§ Study text:
Sun Microsystems has upgraded the Internet Archive to a capacity of 4.5 petabytes.

The archive has been recording a snapshot of all the information on the web every two months since 1997, storing it in a searchable online archive known as the Wayback Machine.

"The Internet Archive offers long-term digital preservation to the ephemeral internet," said Brewster Kahle, founder of the Internet Archive organisation.

"As more of the world's most valuable information moves online and data grows exponentially, the Internet Archive will serve as a living history to ensure that future generations can access and continue to preserve these important documents over time."

The entire system is installed in a single shipping container containing 63 Sun Fire x4500 servers running multi-core x86 processors. The system is run on Solaris 10 with ZFS.

§ Given data:
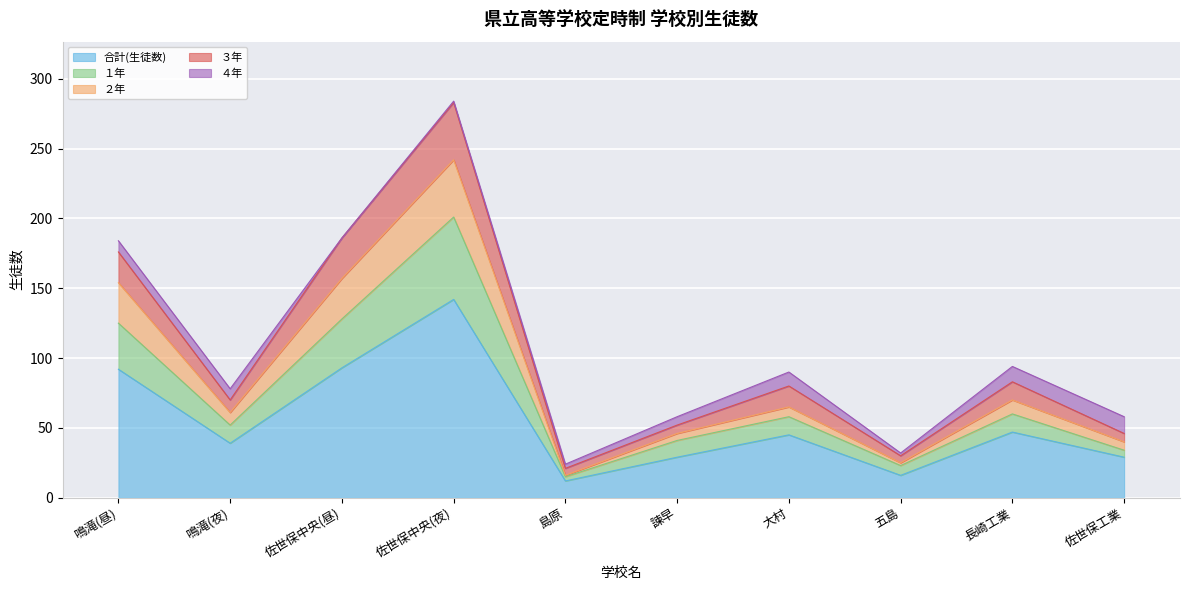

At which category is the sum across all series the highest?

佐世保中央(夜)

§ Work instruction A:
According to the Internet Archive article, how often has the archive been recording a snapshot of the web, and since when?
§ Work instruction B:
For each statement, say whether the Internet Archive article supports it, and quote the words from the article that decide it: (i) The upgrade gives the archive a capacity of 4.5 petabytes. (ii) The system runs on Linux. (iii) The servers are spread across several shipping containers.
§ Work instruction C:
Extend the Internet Archive article with a few more sentences, picking up after its last line.
The listing plays no part in what follows.

§ Your response A:
Every two months since 1997.

§ Your response B:
(i) Yes: "upgraded the Internet Archive to a capacity of 4.5 petabytes"
(ii) No: "The system is run on Solaris 10 with ZFS."
(iii) No: "installed in a single shipping container"

§ Your response C:
"We have worked closely with the Internet Archive to ensure that the right technology platform is in place to handle and manage growing amounts of the world's most valuable data, and that it lives on for future generations," said Dave Douglas, chief sustainability officer and senior vice president of cloud computing at Sun.

The Internet Archive is run from a site in the Presidion complex in San Francisco, and currently holds around three petabytes of data. This increases by around 100 terabytes each time the web is mirrored.

The information was held in an offsite datacentre, and Sun will now host the container on its Santa Clara campus.